"If we can get back to Yankee Stadium from Baltimore with as big a lead as we have now," Houk told Leonard Koppett of the New York Post, "I'll feel we're pretty well set for the rest of the season." As it turned out, the Yankees were lucky to get back alive. They lost all five.
After the final loss, different Yankees had different things to say. "We had a good safe lead coming into Baltimore," Bobby Richardson said. "We felt that even if we just split, we'd be all right. That isn't bearing down enough." Someone suggested to Ralph Houk that the six-game losing streak might indicate a trend. Houk bristled. "I wouldn't go betting too damn much money against us the rest of the way," he said. Only Whitey Ford, who had just lost a tough game, managed to keep his sense of humor. "It seems we've been on the road for three months," he said. "We'll be okay as soon as we get home to mamma."
Curiously, the Yankees' lead didn't shrink as much as it might have during the consecutive losses, because neither Minnesota nor Los Angeles could win consistently. The Yankee lead was still three games when they returned home to the Stadium. But neither the Stadium—nor mamma—halted their decline. They split four games with Cleveland, and the lead was pared to two over the Twins, three over the Angels. At week's end the Yankee lead was still a slim one, just about the right size to guarantee a full house at the Stadium when Los Angeles moved into New York for the big four-game series.

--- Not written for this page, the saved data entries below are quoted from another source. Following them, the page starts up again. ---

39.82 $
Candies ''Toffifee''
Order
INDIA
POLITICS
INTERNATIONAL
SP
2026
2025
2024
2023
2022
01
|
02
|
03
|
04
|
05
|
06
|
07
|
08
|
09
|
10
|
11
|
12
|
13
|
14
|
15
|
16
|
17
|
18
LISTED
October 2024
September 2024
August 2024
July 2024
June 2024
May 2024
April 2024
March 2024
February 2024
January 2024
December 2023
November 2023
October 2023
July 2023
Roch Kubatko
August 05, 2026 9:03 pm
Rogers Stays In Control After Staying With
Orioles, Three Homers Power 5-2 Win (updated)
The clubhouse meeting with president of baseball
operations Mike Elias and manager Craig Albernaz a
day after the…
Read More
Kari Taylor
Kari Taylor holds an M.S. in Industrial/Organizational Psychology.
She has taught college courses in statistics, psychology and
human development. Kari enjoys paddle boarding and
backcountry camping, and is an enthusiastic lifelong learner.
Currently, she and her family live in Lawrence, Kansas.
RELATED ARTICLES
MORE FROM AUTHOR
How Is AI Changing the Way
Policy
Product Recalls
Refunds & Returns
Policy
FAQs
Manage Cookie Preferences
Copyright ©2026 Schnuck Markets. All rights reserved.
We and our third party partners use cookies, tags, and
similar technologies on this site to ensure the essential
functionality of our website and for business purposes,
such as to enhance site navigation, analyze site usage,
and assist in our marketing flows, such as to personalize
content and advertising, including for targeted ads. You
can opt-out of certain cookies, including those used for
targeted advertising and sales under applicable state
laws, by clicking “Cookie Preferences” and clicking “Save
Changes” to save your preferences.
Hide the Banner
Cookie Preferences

Even so, it seemed impossible that the Yankees could lose the pennant to either the Twins or the Angels. Of the three teams, the Yankees have the softest September schedule, and they are the undisputed world champions at the sport of winning-the-ones-you-need. "Let's see how those other guys act when they really get a chance," said Yogi Berra. The Yankees probably will win, just as they always win. Someday they're going to play it too close and get clipped—but not this year.